I raise my hands. My fingers want to shake. I hold them still. Through the make-do frame, Big Al is smaller. Contained.

Something soft brushes against my ankle. A stray cat has come in through the door and is winding around my feet, mewing. It's black with green eyes and powdery dirt covering its coat. The dirt sticks to the lotion on my legs.

"Here, kitty." Big Al reaches down and rubs his dry papery fingers together.

Through the frame, the cat runs to him. It stops short at his hands and smells the tips of his outstretched fingers. His face turns red as he holds completely still, grimacing as he remains bent over his belly. The cat moves from his fingers to his boots, inquisitive and light-footed, smelling every inch as if from his scent alone it could glean all it needed to know. When it rubs its face on his hands, Big Al scoops it up in the bucket of his palms and brings it on top of his chest.
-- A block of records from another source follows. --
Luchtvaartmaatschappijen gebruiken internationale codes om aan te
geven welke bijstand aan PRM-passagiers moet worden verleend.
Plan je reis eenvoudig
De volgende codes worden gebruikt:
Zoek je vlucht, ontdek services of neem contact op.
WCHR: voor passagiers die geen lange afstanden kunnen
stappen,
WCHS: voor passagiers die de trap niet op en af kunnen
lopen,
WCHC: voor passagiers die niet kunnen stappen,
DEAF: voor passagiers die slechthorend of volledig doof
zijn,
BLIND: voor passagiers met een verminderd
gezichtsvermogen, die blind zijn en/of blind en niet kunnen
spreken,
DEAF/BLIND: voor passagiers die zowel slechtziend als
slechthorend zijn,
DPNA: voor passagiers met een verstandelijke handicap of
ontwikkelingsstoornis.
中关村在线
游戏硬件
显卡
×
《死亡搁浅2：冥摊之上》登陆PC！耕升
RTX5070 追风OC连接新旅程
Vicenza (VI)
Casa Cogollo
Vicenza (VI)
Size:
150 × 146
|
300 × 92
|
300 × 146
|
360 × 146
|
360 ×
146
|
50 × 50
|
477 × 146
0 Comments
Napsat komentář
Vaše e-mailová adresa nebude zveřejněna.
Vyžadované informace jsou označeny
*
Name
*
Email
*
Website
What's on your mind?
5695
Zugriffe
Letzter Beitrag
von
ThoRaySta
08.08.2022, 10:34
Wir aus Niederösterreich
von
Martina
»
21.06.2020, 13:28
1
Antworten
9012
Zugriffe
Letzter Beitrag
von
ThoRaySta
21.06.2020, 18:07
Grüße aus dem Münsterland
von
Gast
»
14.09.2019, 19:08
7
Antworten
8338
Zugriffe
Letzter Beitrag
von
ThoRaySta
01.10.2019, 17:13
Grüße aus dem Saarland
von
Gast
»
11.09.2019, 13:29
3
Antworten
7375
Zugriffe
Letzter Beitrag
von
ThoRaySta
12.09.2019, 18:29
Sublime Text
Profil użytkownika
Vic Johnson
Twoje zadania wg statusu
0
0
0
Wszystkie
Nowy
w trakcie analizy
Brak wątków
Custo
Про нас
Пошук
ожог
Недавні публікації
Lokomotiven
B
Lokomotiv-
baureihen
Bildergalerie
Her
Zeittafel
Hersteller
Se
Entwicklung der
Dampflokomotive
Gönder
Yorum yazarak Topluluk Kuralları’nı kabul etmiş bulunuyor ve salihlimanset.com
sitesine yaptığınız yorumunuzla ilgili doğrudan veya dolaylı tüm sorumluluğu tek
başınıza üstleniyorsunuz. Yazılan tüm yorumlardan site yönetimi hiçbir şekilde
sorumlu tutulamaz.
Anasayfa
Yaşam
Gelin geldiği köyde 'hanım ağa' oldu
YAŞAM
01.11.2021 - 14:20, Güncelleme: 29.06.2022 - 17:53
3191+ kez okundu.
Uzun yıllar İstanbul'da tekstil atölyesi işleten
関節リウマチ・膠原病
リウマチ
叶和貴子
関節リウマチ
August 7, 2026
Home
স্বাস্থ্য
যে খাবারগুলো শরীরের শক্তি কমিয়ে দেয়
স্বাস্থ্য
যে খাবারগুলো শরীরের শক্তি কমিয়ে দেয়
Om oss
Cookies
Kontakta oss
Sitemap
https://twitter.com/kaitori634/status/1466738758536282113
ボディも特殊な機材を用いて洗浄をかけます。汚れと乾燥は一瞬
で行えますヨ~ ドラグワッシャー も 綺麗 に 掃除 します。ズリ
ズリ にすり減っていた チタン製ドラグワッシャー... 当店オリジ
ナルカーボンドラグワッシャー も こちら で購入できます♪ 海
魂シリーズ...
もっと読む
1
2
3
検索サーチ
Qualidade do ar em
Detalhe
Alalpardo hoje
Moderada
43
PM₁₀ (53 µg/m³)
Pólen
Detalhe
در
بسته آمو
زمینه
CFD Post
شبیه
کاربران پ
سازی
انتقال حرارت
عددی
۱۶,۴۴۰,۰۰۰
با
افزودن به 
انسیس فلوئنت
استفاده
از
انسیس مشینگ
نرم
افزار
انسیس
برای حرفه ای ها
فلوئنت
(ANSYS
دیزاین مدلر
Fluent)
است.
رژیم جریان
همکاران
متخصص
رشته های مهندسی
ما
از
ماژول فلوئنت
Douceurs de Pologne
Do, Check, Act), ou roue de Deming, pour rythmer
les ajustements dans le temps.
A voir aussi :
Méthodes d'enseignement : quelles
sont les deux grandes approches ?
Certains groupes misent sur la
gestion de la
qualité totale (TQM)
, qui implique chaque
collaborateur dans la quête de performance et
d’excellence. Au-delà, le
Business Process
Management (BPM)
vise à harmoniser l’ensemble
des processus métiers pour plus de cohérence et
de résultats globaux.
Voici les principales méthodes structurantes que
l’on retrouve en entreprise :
"That's a good girl. That's a sweet girl. You're no Tanya, but we can be friends." He strokes the cat as it settles onto his belly.

I run my foot across my calf, still holding the imaginary camera, trying to get the cat's dirt off of me.

"It'll wash off," Big Al says.

He strokes the cat's face with two fingers and doesn't flinch when it begins to knead him, its claws sticking through his shirt into his skin. They settle, one breathing and one purring, until Big Al's hands stop moving and rest at his side. His eyes are closed, his head on the back of the loveseat.

I lower my hands and close the front door, cover them with a blanket, and lock my bedroom door behind me.